World Tribune.com

Except for peace activists, all Westerners gone from Gaza

Special to World Tribune.com
MIDDLE EAST NEWSLINE
Tuesday, January 3, 2006

GAZA CITY — Western diplomatic and relief staff have been ordered to leave the Gaza Strip.

Western diplomatic sources said Western embassies, companies and most non-governmental organizations no longer maintain Western staffers overnight in the Gaza Strip. The sources said this has included the United Nations, which had the largest foreign contingent in the Palestinian Authority.

"The only Westerners left in Gaza are peace activists who believe that the Palestinian factions will defend them," a diplomatic source said.

"Instead, they have become the target of some of these factions."

In all, the UN contingent in the Gaza Strip contains only three international staffers. The sources said they have been ordered to remain in their base after nightfall.

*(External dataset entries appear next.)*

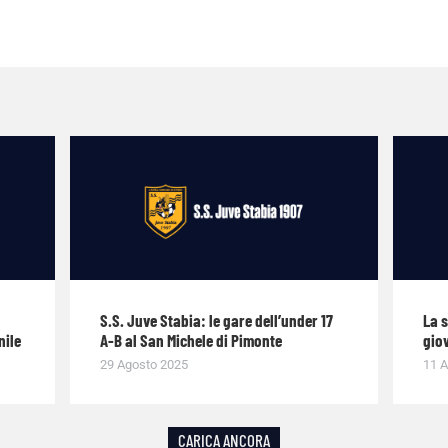
S.S. Juve Stabia: le gare dell’under 17
La 
nile
A-B al San Michele di Pimonte
giov
29 Agosto 2025
11 A
CARICA ANCORA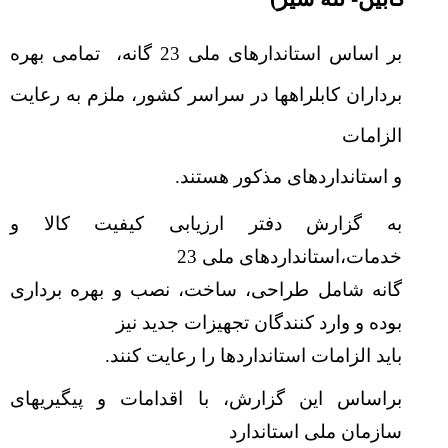
بر اساس استاندارهای ملی 23 گانه،
تمامی بهره
برداران کابلراهها در سراسر کشور، ملزم به رعایت
الزامات
و استانداردهای مذکور هستند.
به گزارش دفتر ارزیابی کیفیت کالا و
خدمات،استانداردهای ملی 23
گانه شامل طراحی، ساخت، نصب و بهره برداری
بوده و وارد کنندگان تجهیزات جدید نیز
باید الزامات استانداردها را رعایت کنند.
براساس این گزارش، با اقدامات و پیگیریهای
سازمان ملی استاندارد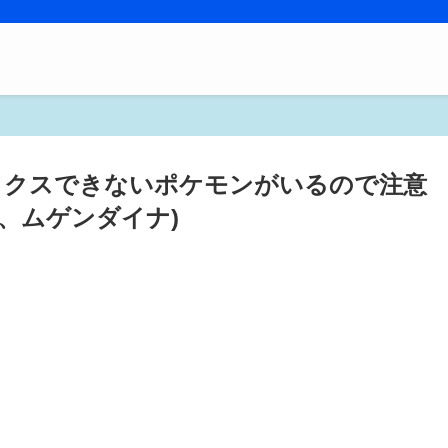
マックスできないポケモンがいるので注意
、ムゲンダイナ)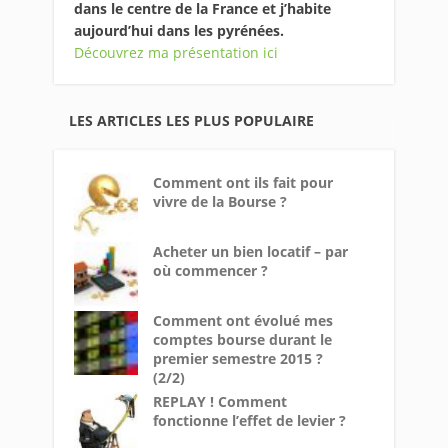
dans le centre de la France et j’habite
aujourd’hui dans les pyrénées.
Découvrez ma présentation ici
LES ARTICLES LES PLUS POPULAIRE
Comment ont ils fait pour
vivre de la Bourse ?
Acheter un bien locatif – par
où commencer ?
Comment ont évolué mes
comptes bourse durant le
premier semestre 2015 ?
(2/2)
REPLAY ! Comment
fonctionne l’effet de levier ?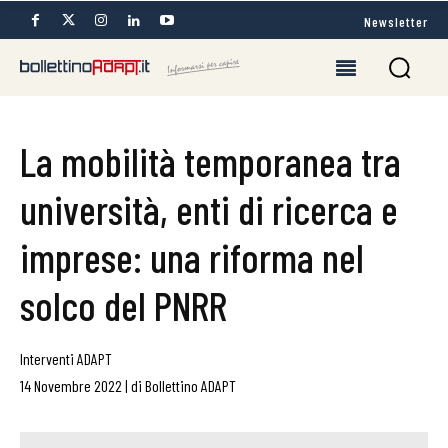
Newsletter
La mobilità temporanea tra
università, enti di ricerca e
imprese: una riforma nel
solco del PNRR
Interventi ADAPT
14 Novembre 2022
|
di
Bollettino ADAPT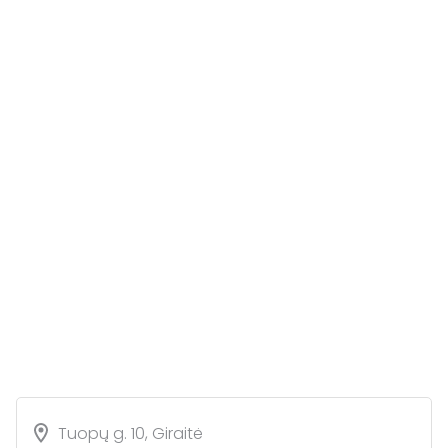
Tuopų g. 10, Giraitė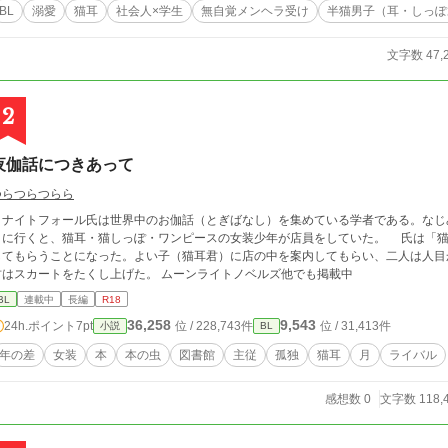
BL
溺愛
猫耳
社会人×学生
無自覚メンヘラ受け
半猫男子（耳・しっぽ
文字数 47,
2
夜伽話につきあって
つらつらつらら
ナイトフォール氏は世界中のお伽話（とぎばなし）を集めている学者である。なじ
りに行くと、猫耳・猫しっぽ・ワンピースの女装少年が店員をしていた。 氏は「猫
してもらうことになった。よい子（猫耳君）に店の中を案内してもらい、二人は人目
君はスカートをたくし上げた。 ムーンライトノベルズ他でも掲載中
BL
連載中
長編
R18
36,258
9,543
24h.ポイント
7pt
位 / 228,743件
位 / 31,413件
小説
BL
年の差
女装
本
本の虫
図書館
主従
孤独
猫耳
月
ライバル
感想数 0
文字数 118,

On Sunday, an Italian peace activist was abducted in the southern town of Khan Yunis. Several hours later he was released without harm by the Fatah-aligned Al Aqsa Martyrs Brigades.

Hours earlier, in the first such attack Fatah operatives destroyed the UN club along the beach in Gaza City. The operatives assaulted a security guard and tossed grenades inside the UN recreation center. No Westerners were in the club, one of the few places that serves alcohol in the Gaza Strip.

"The abductions and attacks are part of a Fatah campaign to destroy any chance of Palestinian Legislative Council elections," a PA official said. "The PA could announce the postponement of elections over the next two days."

On Monday, PA Information Minister Nabil Shaath held out the prospect that PLC elections would be postponed or canceled. Shaath told the PA daily Al Ayyam that the PA would insist on the establishment of polling stations in Jerusalem, the capital of Israel.

On Dec. 30, a Fatah-aligned group released a British aid worker and her parents kidnapped two days earlier from the southern town of Rafah. The group had warned that foreigners would continue to be targeted in subsequent abductions.

Palestinian sources said the PA caved in to demands for jobs and money by the Fatah group. The PA Interior Ministry has denied this.

On Monday, Fatah gunmen raided a PA courthouse and other government installations in Rafah. Witnesses said the gunmen and their supporters, who did not face any PA police resistance, looted the buildings. Police, however, foiled an attempt by Palestinian gunmen to abduct two Japanese nationals in Rafah.